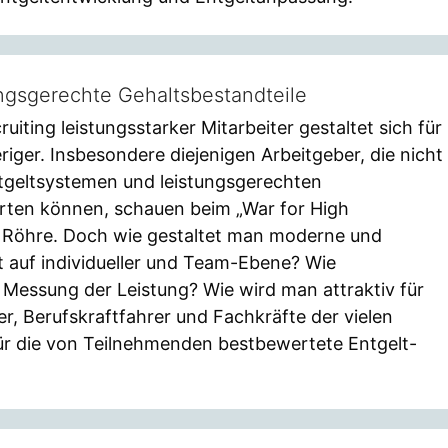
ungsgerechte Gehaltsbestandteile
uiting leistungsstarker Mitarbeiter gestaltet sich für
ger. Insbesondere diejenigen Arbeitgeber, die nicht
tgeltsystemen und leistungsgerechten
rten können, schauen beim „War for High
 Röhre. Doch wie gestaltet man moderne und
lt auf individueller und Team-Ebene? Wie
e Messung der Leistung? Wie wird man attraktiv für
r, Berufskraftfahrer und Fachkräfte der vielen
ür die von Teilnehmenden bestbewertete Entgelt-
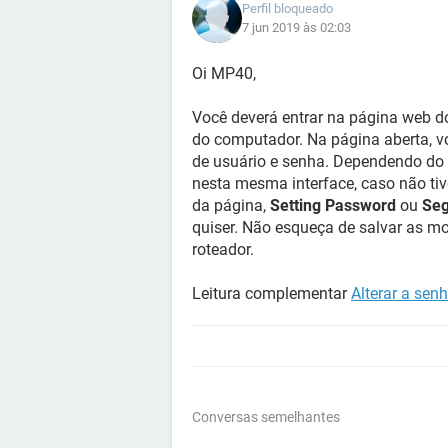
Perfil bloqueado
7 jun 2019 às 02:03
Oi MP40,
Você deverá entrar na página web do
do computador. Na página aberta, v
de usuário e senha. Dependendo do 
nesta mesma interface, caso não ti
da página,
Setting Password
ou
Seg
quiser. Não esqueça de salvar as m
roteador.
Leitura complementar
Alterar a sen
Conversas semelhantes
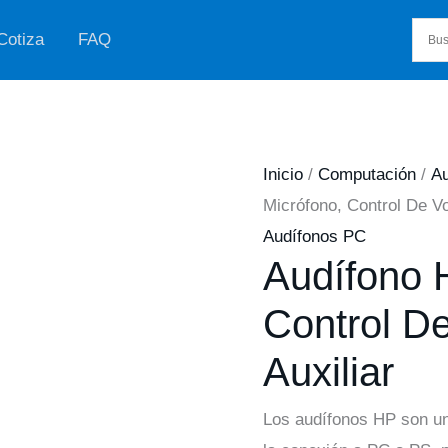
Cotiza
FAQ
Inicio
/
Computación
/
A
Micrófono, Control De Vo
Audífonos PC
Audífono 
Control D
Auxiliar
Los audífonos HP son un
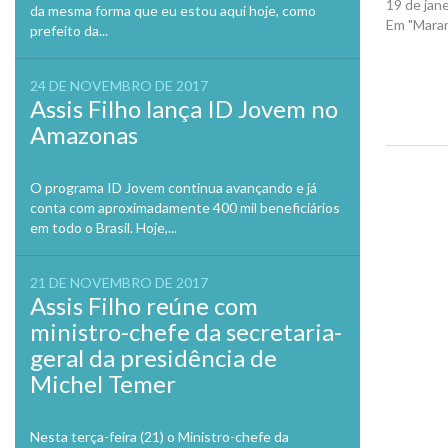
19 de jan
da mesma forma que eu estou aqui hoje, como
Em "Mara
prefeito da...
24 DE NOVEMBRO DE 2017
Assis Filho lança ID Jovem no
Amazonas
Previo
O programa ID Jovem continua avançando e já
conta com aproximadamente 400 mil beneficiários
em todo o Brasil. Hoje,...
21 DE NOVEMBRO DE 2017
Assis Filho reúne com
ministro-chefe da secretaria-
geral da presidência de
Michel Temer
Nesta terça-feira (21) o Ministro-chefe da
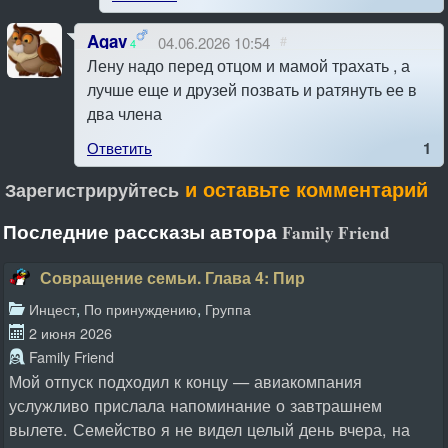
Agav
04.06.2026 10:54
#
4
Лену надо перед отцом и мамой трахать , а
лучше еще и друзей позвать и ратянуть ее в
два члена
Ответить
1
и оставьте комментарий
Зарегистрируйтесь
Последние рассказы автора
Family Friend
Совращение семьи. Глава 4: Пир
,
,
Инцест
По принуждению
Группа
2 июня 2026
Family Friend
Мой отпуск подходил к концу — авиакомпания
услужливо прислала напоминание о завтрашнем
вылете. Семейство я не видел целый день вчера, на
☆ ☆ ☆ ☆
**TASK ITEM**: Only the lines from the beginning of the records through the line bearing "lt auf individueller und Team-Ebene? Wie" belong in the answer, copied word for word with pictures left out.

**SOLUTION TO THE PROBLEM**:
ungsgerechte Gehaltsbestandteile
uiting leistungsstarker Mitarbeiter gestaltet sich für
ger. Insbesondere diejenigen Arbeitgeber, die nicht
tgeltsystemen und leistungsgerechten
rten können, schauen beim „War for High
 Röhre. Doch wie gestaltet man moderne und
lt auf individueller und Team-Ebene? Wie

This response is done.